In my last post, about luxuries and necessities, I did not include my computer.
This is a necessity as I use it for document production and storage. It is a tool. One doesn't need to know how a pencil is made in order to use it, and so it goes with a computer, although mine does seem to need cosseting beyond my technological nous.
Regarding the internet, and its social, rather than commercial, value, my (limited) access is also much needed as it enables me to stay in touch with what's going on in the world, internationally, nationally and socially. Some may think that blogging is a luxury but, hey, I need a creative outlet. I also recognise its power to open links to markets, especially for SMEs, and for the fast dissemination of information.
With the global economic downturn, the internet is partly responsible for the diminishing power of newspapers in their paper editions.

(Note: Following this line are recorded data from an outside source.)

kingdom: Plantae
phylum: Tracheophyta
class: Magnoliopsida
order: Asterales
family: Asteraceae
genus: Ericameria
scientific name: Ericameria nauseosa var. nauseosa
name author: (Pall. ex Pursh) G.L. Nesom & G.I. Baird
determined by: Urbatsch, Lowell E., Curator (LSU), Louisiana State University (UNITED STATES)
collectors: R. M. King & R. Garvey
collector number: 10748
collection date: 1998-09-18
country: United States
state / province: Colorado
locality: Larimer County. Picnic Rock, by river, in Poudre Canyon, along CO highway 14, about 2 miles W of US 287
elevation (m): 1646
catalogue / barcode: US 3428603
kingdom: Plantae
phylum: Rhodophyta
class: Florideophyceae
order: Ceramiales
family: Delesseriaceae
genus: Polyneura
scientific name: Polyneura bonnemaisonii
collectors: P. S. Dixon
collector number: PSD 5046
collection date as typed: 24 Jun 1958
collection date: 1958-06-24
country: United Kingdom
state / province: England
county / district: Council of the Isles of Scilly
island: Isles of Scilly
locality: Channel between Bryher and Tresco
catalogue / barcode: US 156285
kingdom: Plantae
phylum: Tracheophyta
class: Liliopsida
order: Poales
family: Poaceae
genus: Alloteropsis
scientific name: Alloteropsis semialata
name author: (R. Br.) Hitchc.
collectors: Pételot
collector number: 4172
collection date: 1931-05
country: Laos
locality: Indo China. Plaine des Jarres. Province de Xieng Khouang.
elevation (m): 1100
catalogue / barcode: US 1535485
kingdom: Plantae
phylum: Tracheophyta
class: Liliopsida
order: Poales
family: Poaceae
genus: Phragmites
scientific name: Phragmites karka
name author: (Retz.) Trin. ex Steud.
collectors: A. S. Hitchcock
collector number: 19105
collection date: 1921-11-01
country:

To celebrate 26 years of publication a recent editorial
in the Jakarta Post stated:Many people may still like to read a paper over breakfast
- I do, and in the loo - but unfortunately, when it comes to running a newspaper, this is not the main determining factor in its survival. Newspapers are going out of business not because they are losing readers but because they are no longer commercially viable with the sharp decline in the advertisement revenue.Many papers have fully migrated to the digital world. Online news has many advantages over print, such as the capacity to provide news in real time (as opposed to the next morning); it is interactive; and it has audio-visual capabilities. Online news also cuts a large chunk off the costs incurred by newspapers, from newsprint and printing, to delivery services. In short, online news runs on a completely different business model, and one where turnover is on a much smaller scale given the significantly lower costs.The Jakarta Post is not in that position to migrate completely yet, although we believe a time will come when we will need to. We are preparing for that eventuality even as we continue to improve the quality of our newspaper. We are investing heavily in our news portal, investing money and man hours to run and develop what is essentially going to be the main medium for The Jakarta Post to deliver the news.
Whilst understanding their argument, I have two caveats.
Firstly, Indonesia is not ready. At the end of last year, internet penetration
was at a lowly 11%, say 25 million. Mind you, the bureaucracy isn't interested in technological efficiency, as clearly demonstrated in the delay in the counting of votes from the recent-ish election. This delay
is as much to do with antiquated equipment as it is with the 'commissions' taken from its procurement.
There is also the matter of education. Although the national exams are in a computer biased multi-choice format, thus virtually abolishing creative thinking in favour of schooling in test taking, there is a wider aspect to consider.
Collecting a book of faces and twittering inconsequentially is a passing fad, but also, given the widgets and wotsits littering locally produced websites
, webmasters and internet users need to learn, or be taught, to keep things simple, stupid.
Still, that's not just restricted to Indonesia.
The following email exchange was generated by a relative in internet wealthy mainland Europe who forwarded it to me at Easter. Incidentally, I've yet to receive a reply.----- Original Message 1 ----- Hello Everyone,Ericsson is distributing free laptops for their brand promotion. They are hoping to increase their popularity and sales by this campaign. All you need to do is send an email about this promotion to 8 people and you will receive an Ericsson T18 Laptop. However, if you send an email to 20 or more people, you will receive an Ericsson R320 Laptop.Kindly ensure you copy Anna at Ericsson so that she knows you have sent the e-mail.----- Original Reply -----
Greetings from Jakarta F.
There is no proof that Ericsson is distributing free laptops. Why should they? After all, they're now part of the Sony empire. This email does not originate with Ericsson either.
What it does appear to be is a 'fishing' trip by criminals seeking to control our computers through 'malware'. In exposing everyone by using the Cc option ~ 160
addresses are on this one email ! ~ rather than Bcc, it only takes one of the 'named' recipients to be infected for the virus to spread to others. Note that I've removed the 'hyperlinks' by sending this in 'plain text', another safety measure.
It's mindboggling to know that there are still internet users out there who do not have a regularly updated firewall and virus detection programme installed.
So if you do make future mass mailings, please use Bcc. Oh, and don't include large (i.e. more than 100kbs.) of attachments. With my dial up connection I feel lucky to occasionally have a speed of 2kbs per second.)